Data excerpts
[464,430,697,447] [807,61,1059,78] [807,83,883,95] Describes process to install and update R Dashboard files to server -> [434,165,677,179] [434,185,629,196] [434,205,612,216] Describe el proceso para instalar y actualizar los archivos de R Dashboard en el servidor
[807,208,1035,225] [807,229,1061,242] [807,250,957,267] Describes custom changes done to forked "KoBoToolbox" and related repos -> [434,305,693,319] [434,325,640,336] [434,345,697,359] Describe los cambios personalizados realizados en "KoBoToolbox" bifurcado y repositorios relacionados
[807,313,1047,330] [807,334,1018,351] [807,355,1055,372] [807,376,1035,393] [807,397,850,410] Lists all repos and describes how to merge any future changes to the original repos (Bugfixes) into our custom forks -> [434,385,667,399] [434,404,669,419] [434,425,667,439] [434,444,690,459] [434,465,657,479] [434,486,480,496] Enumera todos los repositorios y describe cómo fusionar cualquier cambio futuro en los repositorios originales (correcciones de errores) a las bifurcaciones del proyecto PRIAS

...

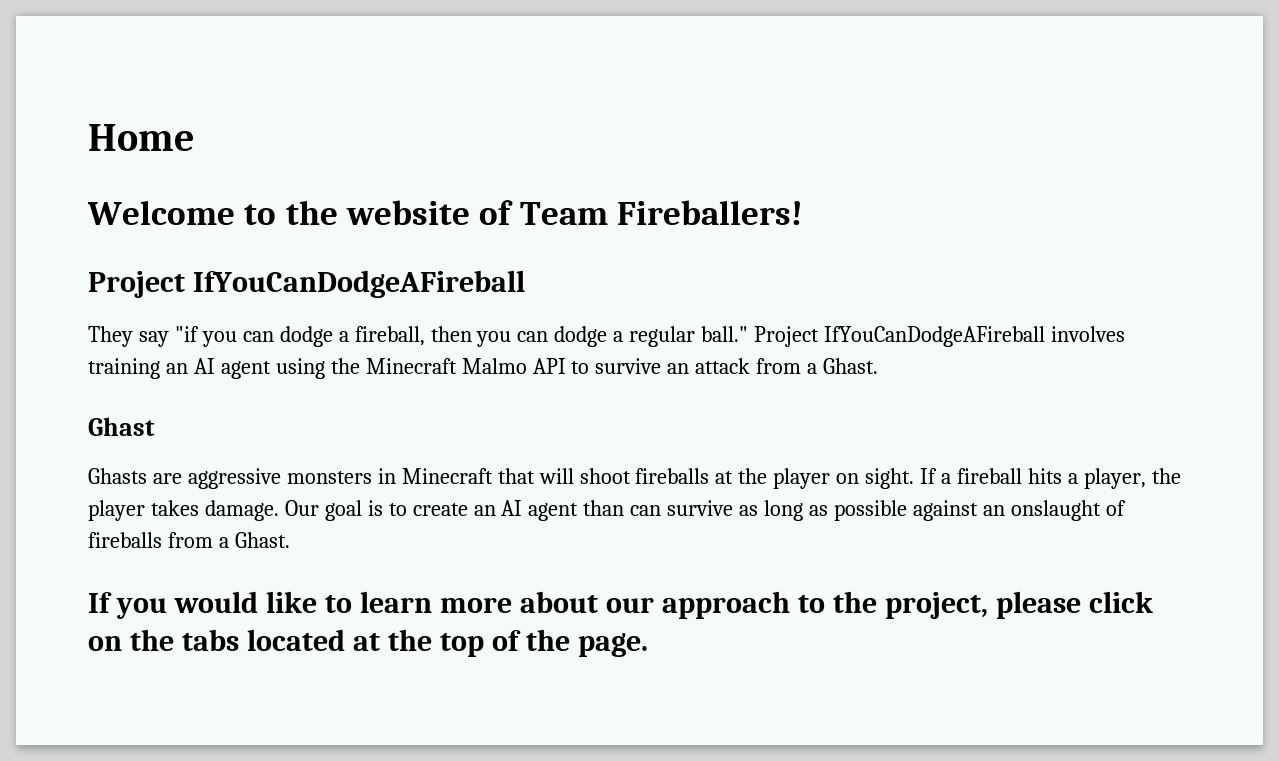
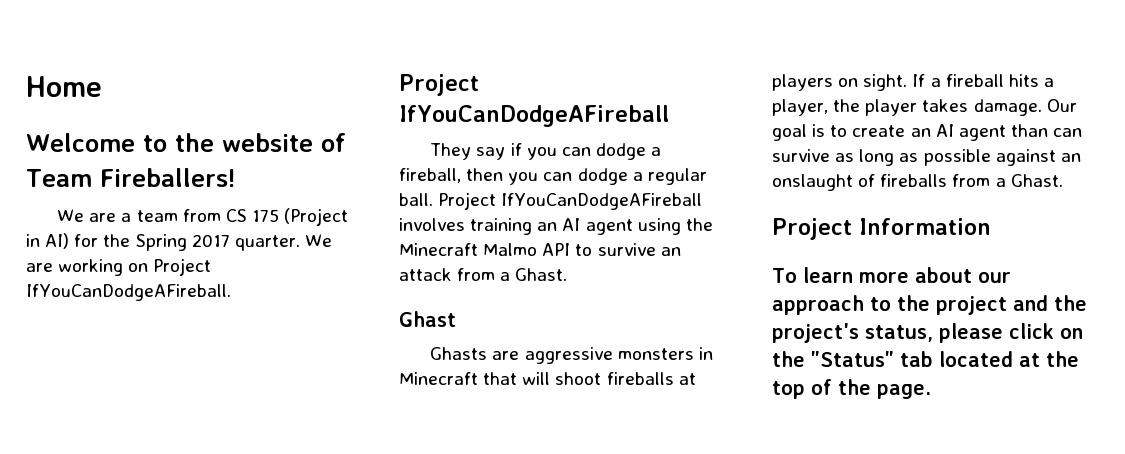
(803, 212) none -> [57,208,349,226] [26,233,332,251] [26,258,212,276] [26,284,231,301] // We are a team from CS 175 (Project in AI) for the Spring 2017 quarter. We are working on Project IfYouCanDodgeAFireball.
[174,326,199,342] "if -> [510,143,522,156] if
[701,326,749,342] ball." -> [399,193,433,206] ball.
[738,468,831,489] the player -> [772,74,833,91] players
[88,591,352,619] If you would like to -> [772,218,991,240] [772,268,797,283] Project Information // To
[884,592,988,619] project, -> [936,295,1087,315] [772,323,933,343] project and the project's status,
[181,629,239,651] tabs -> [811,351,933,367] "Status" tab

Task item
From the listing above, output exactly the run of lines that starts with the line containing "[464,430,697,447] [807,61,1059,78] [807,83,883,95]" and ends with the line containing "[807,313,1047,330] [807,334,1018,351] [807,355,1055,372]".

Result of the task
[464,430,697,447] [807,61,1059,78] [807,83,883,95] Describes process to install and update R Dashboard files to server -> [434,165,677,179] [434,185,629,196] [434,205,612,216] Describe el proceso para instalar y actualizar los archivos de R Dashboard en el servidor
[807,208,1035,225] [807,229,1061,242] [807,250,957,267] Describes custom changes done to forked "KoBoToolbox" and related repos -> [434,305,693,319] [434,325,640,336] [434,345,697,359] Describe los cambios personalizados realizados en "KoBoToolbox" bifurcado y repositorios relacionados
[807,313,1047,330] [807,334,1018,351] [807,355,1055,372] [807,376,1035,393] [807,397,850,410] Lists all repos and describes how to merge any future changes to the original repos (Bugfixes) into our custom forks -> [434,385,667,399] [434,404,669,419] [434,425,667,439] [434,444,690,459] [434,465,657,479] [434,486,480,496] Enumera todos los repositorios y describe cómo fusionar cualquier cambio futuro en los repositorios originales (correcciones de errores) a las bifurcaciones del proyecto PRIAS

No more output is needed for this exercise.